Wild Things

You ever have that one memory that sticks with you like a stuck record playing over and over in your head? It’s like a pivotal moment that changes your whole life.

When I was in Middle School we went on a field trip to the animal pound. A small group of us were led into a room where a woman put down a black cat. He was a healthy adult cat, but the facility was overcrowded and no one had claimed him.

That cat seemed to know what was in store for him. He looked frightened, and as he looked each of us in the eyes hopefully, he seemed to be begging us in turn to rescue him. All of us, I later learned, wanted desperately to do so. Even the boys. When we didn’t, the feral plea in his eyes turned to hurt, then anger, then resignation, and then we watched the spark of life go out in his eyes. (BTW, there was an uproar over this later.)

Years later, I was brutally raped while physically being held down in an excruciatingly painful and physically damaging manner. I very much believed my life was in danger that night. One of the men standing around told the guy holding me down to let me up. He did and I looked at the speaker with some hope that he might help me and find a way to get me out of there alive. He looked me in the eyes and laughed and said. “She’s not going anywhere.” Then he took a swig of beer and turned away.

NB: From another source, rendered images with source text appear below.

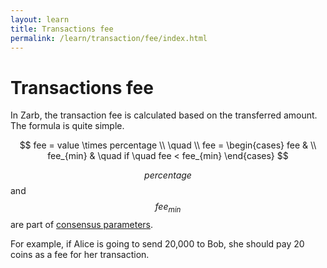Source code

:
 ```yaml
---
layout: learn
title: Transactions fee
permalink: /learn/transaction/fee/index.html
---
```


# Transactions fee

In Zarb, the transaction fee is calculated based on the transferred amount. The formula is quite
simple.

<span v-pre>

$$
fee = value \times percentage
\\
\quad
\\
fee =
\begin{cases}
fee & \\
fee_{min} &  \quad if \quad fee < fee_{min}
\end{cases}
$$


<span v-pre>$$percentage$$</span> and <span v-pre>$$fee_{min}$$</span> are part of
[consensus parameters](../basic/genesis.md).

For example, if Alice is going to send 20,000 to Bob, she should pay 20 coins as a fee for her
transaction.
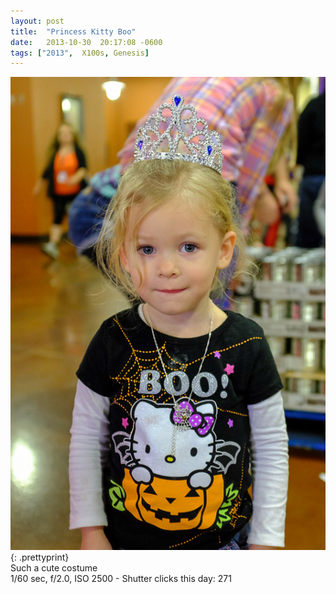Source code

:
 ```yaml
---
layout: post
title:  "Princess Kitty Boo"
date:   2013-10-30  20:17:08 -0600
tags: ["2013",  X100s, Genesis]
---
```

![:title](/images/2013/2013_1030_DSCF0737.jpg)
{: .prettyprint}  
Such a cute costume  
1/60 sec, f/2.0, ISO 2500 - Shutter clicks this day: 271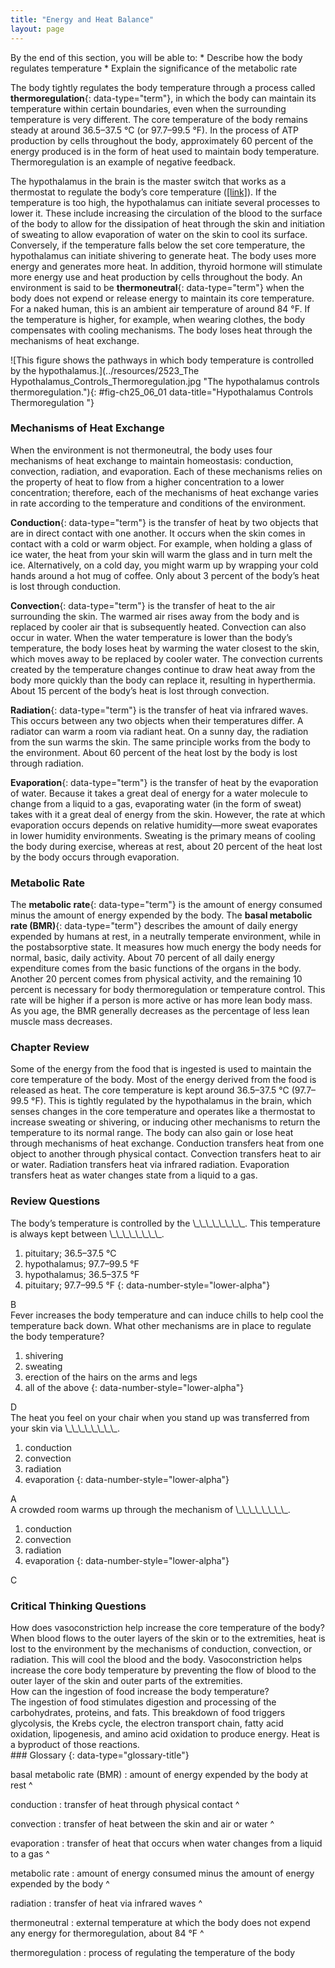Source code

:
 ```yaml
---
title: "Energy and Heat Balance"
layout: page
---
```



<div data-type="abstract" markdown="1">
By the end of this section, you will be able to:
* Describe how the body regulates temperature
* Explain the significance of the metabolic rate

</div>

The body tightly regulates the body temperature through a process called **thermoregulation**{: data-type="term"}, in which the body can maintain its temperature within certain boundaries, even when the surrounding temperature is very different. The core temperature of the body remains steady at around 36.5–37.5 °C (or 97.7–99.5 °F). In the process of ATP production by cells throughout the body, approximately 60 percent of the energy produced is in the form of heat used to maintain body temperature. Thermoregulation is an example of negative feedback.

The hypothalamus in the brain is the master switch that works as a thermostat to regulate the body’s core temperature ([\[link\]](#fig-ch25_06_01)). If the temperature is too high, the hypothalamus can initiate several processes to lower it. These include increasing the circulation of the blood to the surface of the body to allow for the dissipation of heat through the skin and initiation of sweating to allow evaporation of water on the skin to cool its surface. Conversely, if the temperature falls below the set core temperature, the hypothalamus can initiate shivering to generate heat. The body uses more energy and generates more heat. In addition, thyroid hormone will stimulate more energy use and heat production by cells throughout the body. An environment is said to be **thermoneutral**{: data-type="term"} when the body does not expend or release energy to maintain its core temperature. For a naked human, this is an ambient air temperature of around 84 °F. If the temperature is higher, for example, when wearing clothes, the body compensates with cooling mechanisms. The body loses heat through the mechanisms of heat exchange.

 ![This figure shows the pathways in which body temperature is controlled by the hypothalamus.](../resources/2523_The Hypothalamus_Controls_Thermoregulation.jpg "The hypothalamus controls thermoregulation."){: #fig-ch25_06_01 data-title="Hypothalamus Controls Thermoregulation "}

### Mechanisms of Heat Exchange

When the environment is not thermoneutral, the body uses four mechanisms of heat exchange to maintain homeostasis: conduction, convection, radiation, and evaporation. Each of these mechanisms relies on the property of heat to flow from a higher concentration to a lower concentration; therefore, each of the mechanisms of heat exchange varies in rate according to the temperature and conditions of the environment.

**Conduction**{: data-type="term"} is the transfer of heat by two objects that are in direct contact with one another. It occurs when the skin comes in contact with a cold or warm object. For example, when holding a glass of ice water, the heat from your skin will warm the glass and in turn melt the ice. Alternatively, on a cold day, you might warm up by wrapping your cold hands around a hot mug of coffee. Only about 3 percent of the body’s heat is lost through conduction.

**Convection**{: data-type="term"} is the transfer of heat to the air surrounding the skin. The warmed air rises away from the body and is replaced by cooler air that is subsequently heated. Convection can also occur in water. When the water temperature is lower than the body’s temperature, the body loses heat by warming the water closest to the skin, which moves away to be replaced by cooler water. The convection currents created by the temperature changes continue to draw heat away from the body more quickly than the body can replace it, resulting in hyperthermia. About 15 percent of the body’s heat is lost through convection.

**Radiation**{: data-type="term"} is the transfer of heat via infrared waves. This occurs between any two objects when their temperatures differ. A radiator can warm a room via radiant heat. On a sunny day, the radiation from the sun warms the skin. The same principle works from the body to the environment. About 60 percent of the heat lost by the body is lost through radiation.

**Evaporation**{: data-type="term"} is the transfer of heat by the evaporation of water. Because it takes a great deal of energy for a water molecule to change from a liquid to a gas, evaporating water (in the form of sweat) takes with it a great deal of energy from the skin. However, the rate at which evaporation occurs depends on relative humidity—more sweat evaporates in lower humidity environments. Sweating is the primary means of cooling the body during exercise, whereas at rest, about 20 percent of the heat lost by the body occurs through evaporation.

### Metabolic Rate

The **metabolic rate**{: data-type="term"} is the amount of energy consumed minus the amount of energy expended by the body. The **basal metabolic rate (BMR)**{: data-type="term"} describes the amount of daily energy expended by humans at rest, in a neutrally temperate environment, while in the postabsorptive state. It measures how much energy the body needs for normal, basic, daily activity. About 70 percent of all daily energy expenditure comes from the basic functions of the organs in the body. Another 20 percent comes from physical activity, and the remaining 10 percent is necessary for body thermoregulation or temperature control. This rate will be higher if a person is more active or has more lean body mass. As you age, the BMR generally decreases as the percentage of less lean muscle mass decreases.

### Chapter Review

Some of the energy from the food that is ingested is used to maintain the core temperature of the body. Most of the energy derived from the food is released as heat. The core temperature is kept around 36.5–37.5 °C (97.7–99.5 °F). This is tightly regulated by the hypothalamus in the brain, which senses changes in the core temperature and operates like a thermostat to increase sweating or shivering, or inducing other mechanisms to return the temperature to its normal range. The body can also gain or lose heat through mechanisms of heat exchange. Conduction transfers heat from one object to another through physical contact. Convection transfers heat to air or water. Radiation transfers heat via infrared radiation. Evaporation transfers heat as water changes state from a liquid to a gas.

### Review Questions

<div data-type="exercise">
<div data-type="problem" markdown="1">
The body’s temperature is controlled by the \_\_\_\_\_\_\_\_. This temperature is always kept between \_\_\_\_\_\_\_\_.

1.  pituitary; 36.5–37.5 °C
2.  hypothalamus; 97.7–99.5 °F
3.  hypothalamus; 36.5–37.5 °F
4.  pituitary; 97.7–99.5 °F
{: data-number-style="lower-alpha"}

</div>
<div data-type="solution" markdown="1">
B

</div>
</div>

<div data-type="exercise">
<div data-type="problem" markdown="1">
Fever increases the body temperature and can induce chills to help cool the temperature back down. What other mechanisms are in place to regulate the body temperature?

1.  shivering
2.  sweating
3.  erection of the hairs on the arms and legs
4.  all of the above
{: data-number-style="lower-alpha"}

</div>
<div data-type="solution" markdown="1">
D

</div>
</div>

<div data-type="exercise">
<div data-type="problem" markdown="1">
The heat you feel on your chair when you stand up was transferred from your skin via \_\_\_\_\_\_\_\_.

1.  conduction
2.  convection
3.  radiation
4.  evaporation
{: data-number-style="lower-alpha"}

</div>
<div data-type="solution" markdown="1">
A

</div>
</div>

<div data-type="exercise">
<div data-type="problem" markdown="1">
A crowded room warms up through the mechanism of \_\_\_\_\_\_\_\_.

1.  conduction
2.  convection
3.  radiation
4.  evaporation
{: data-number-style="lower-alpha"}

</div>
<div data-type="solution" markdown="1">
C

</div>
</div>

### Critical Thinking Questions

<div data-type="exercise">
<div data-type="problem" markdown="1">
How does vasoconstriction help increase the core temperature of the body?

</div>
<div data-type="solution" markdown="1">
When blood flows to the outer layers of the skin or to the extremities, heat is lost to the environment by the mechanisms of conduction, convection, or radiation. This will cool the blood and the body. Vasoconstriction helps increase the core body temperature by preventing the flow of blood to the outer layer of the skin and outer parts of the extremities.

</div>
</div>

<div data-type="exercise">
<div data-type="problem" markdown="1">
How can the ingestion of food increase the body temperature?

</div>
<div data-type="solution" markdown="1">
The ingestion of food stimulates digestion and processing of the carbohydrates, proteins, and fats. This breakdown of food triggers glycolysis, the Krebs cycle, the electron transport chain, fatty acid oxidation, lipogenesis, and amino acid oxidation to produce energy. Heat is a byproduct of those reactions.

</div>
</div>

<div data-type="glossary" markdown="1">
### Glossary
{: data-type="glossary-title"}

basal metabolic rate (BMR)
: amount of energy expended by the body at rest
^

conduction
: transfer of heat through physical contact
^

convection
: transfer of heat between the skin and air or water
^

evaporation
: transfer of heat that occurs when water changes from a liquid to a gas
^

metabolic rate
: amount of energy consumed minus the amount of energy expended by the body
^

radiation
: transfer of heat via infrared waves
^

thermoneutral
: external temperature at which the body does not expend any energy for thermoregulation, about 84 °F
^

thermoregulation
: process of regulating the temperature of the body

</div>

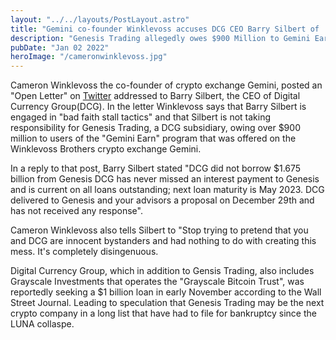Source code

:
 ```yaml
---
layout: "../../layouts/PostLayout.astro"
title: "Gemini co-founder Winklevoss accuses DCG CEO Barry Silbert of 'bad faith stall tactics' in twitter post"
description: "Genesis Trading allegedly owes $900 Million to Gemini Earn program"
pubDate: "Jan 02 2022"
heroImage: "/cameronwinklevoss.jpg"
---
```


Cameron Winklevoss the co-founder of crypto exchange Gemini, posted an "Open Letter" on [Twitter](https://twitter.com/cameron/status/1609913051427524608) addressed to Barry Silbert, the CEO of Digital Currency Group(DCG). 
In the letter Winklevoss says that Barry Silbert is engaged in "bad faith stall tactics" and that Silbert is not taking responsibility for Genesis Trading, a DCG subsidiary, owing over $900 million to users of the "Gemini Earn" program that was offered on the Winklevoss Brothers crypto exchange Gemini.

In a reply to that post, Barry Silbert stated "DCG did not borrow $1.675 billion from Genesis DCG has never missed an interest payment to Genesis and is current on all loans outstanding; next loan maturity is May 2023. DCG delivered to Genesis and your advisors a proposal on December 29th and has not received any response".

Cameron Winklevoss also tells Silbert to "Stop trying to pretend that you and DCG are innocent bystanders and had nothing to do with creating this mess. It's completely disingenuous. 

Digital Currency Group, which in addition to Gensis Trading, also includes Grayscale Investments that operates the "Grayscale Bitcoin Trust", was reportedly seeking a $1 billion loan in early November according to the Wall Street Journal.
Leading to speculation that Genesis Trading may be the next crypto company in a long list that have had to file for bankruptcy since the LUNA collaspe. 
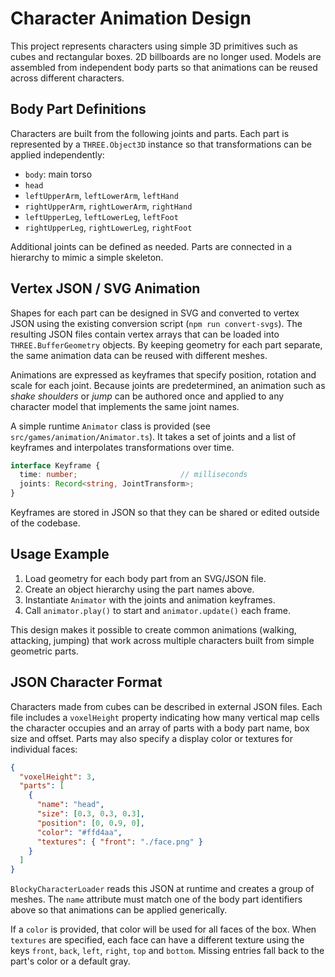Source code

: # Character Animation Design

This project represents characters using simple 3D primitives such as cubes and rectangular boxes. 2D billboards are no longer used. Models are assembled from independent body parts so that animations can be reused across different characters.

## Body Part Definitions

Characters are built from the following joints and parts. Each part is represented by a `THREE.Object3D` instance so that transformations can be applied independently:

- `body`: main torso
- `head`
- `leftUpperArm`, `leftLowerArm`, `leftHand`
- `rightUpperArm`, `rightLowerArm`, `rightHand`
- `leftUpperLeg`, `leftLowerLeg`, `leftFoot`
- `rightUpperLeg`, `rightLowerLeg`, `rightFoot`

Additional joints can be defined as needed. Parts are connected in a hierarchy to mimic a simple skeleton.

## Vertex JSON / SVG Animation

Shapes for each part can be designed in SVG and converted to vertex JSON using the existing conversion script (`npm run convert-svgs`). The resulting JSON files contain vertex arrays that can be loaded into `THREE.BufferGeometry` objects. By keeping geometry for each part separate, the same animation data can be reused with different meshes.

Animations are expressed as keyframes that specify position, rotation and scale for each joint. Because joints are predetermined, an animation such as _shake shoulders_ or _jump_ can be authored once and applied to any character model that implements the same joint names.

A simple runtime `Animator` class is provided (see `src/games/animation/Animator.ts`). It takes a set of joints and a list of keyframes and interpolates transformations over time.

```ts
interface Keyframe {
  time: number;                       // milliseconds
  joints: Record<string, JointTransform>;
}
```

Keyframes are stored in JSON so that they can be shared or edited outside of the codebase.

## Usage Example

1. Load geometry for each body part from an SVG/JSON file.
2. Create an object hierarchy using the part names above.
3. Instantiate `Animator` with the joints and animation keyframes.
4. Call `animator.play()` to start and `animator.update()` each frame.

This design makes it possible to create common animations (walking, attacking, jumping) that work across multiple characters built from simple geometric parts.

## JSON Character Format

Characters made from cubes can be described in external JSON files. Each file includes
a `voxelHeight` property indicating how many vertical map cells the character occupies
and an array of parts with a body part name, box size and offset.  Parts may also
specify a display color or textures for individual faces:

```json
{
  "voxelHeight": 3,
  "parts": [
    {
      "name": "head",
      "size": [0.3, 0.3, 0.3],
      "position": [0, 0.9, 0],
      "color": "#ffd4aa",
      "textures": { "front": "./face.png" }
    }
  ]
}
```

`BlockyCharacterLoader` reads this JSON at runtime and creates a group of meshes.
The `name` attribute must match one of the body part identifiers above so that
animations can be applied generically.

If a `color` is provided, that color will be used for all faces of the box. When
`textures` are specified, each face can have a different texture using the keys
`front`, `back`, `left`, `right`, `top` and `bottom`. Missing entries fall back
to the part's color or a default gray.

To excuse all kinds of inhuman behavior, humans relegate other humans to the status of animals: to allow themselves to fight enemies in war, to allow themselves to profit from the suffering of others, to allow themselves to enslave others or to subjugate others, or to feed their egos by demeaning or hurting others …

Of all the things that happened to me that night, that moment is one that keeps playing over in my head and won’t leave me as I try to process that trauma.

In CPT this week one of my fearless leaders asked me if I thought it stuck with me because I felt the reason he didn’t rescue me was because I believe or feel I am not worthy of being rescued. We worked it through the “Challenging Beliefs Worksheet,” but the more I process it the more I realize it’s not about worthiness. If I didn’t feel worthy I would never have felt outraged at what they did to me.

If you have never been in a situation where you felt certain you would in all likelihood die, and then someone threw you a slim lifeline and you grabbed onto it desperately with both hands only to have it cruelly yanked away, then you cannot possibly understand what I went through in that moment. You cannot possibly know what it is to experience that desperate igniting of hope followed quickly by its extinguishing. 

In moments like that you find out who you are at your most primitive level. My captors were feral animals, but I became a wild thing also. There are times I wonder if that man saw in my eyes what I saw in that black cat’s eyes, or if he even bothered to see.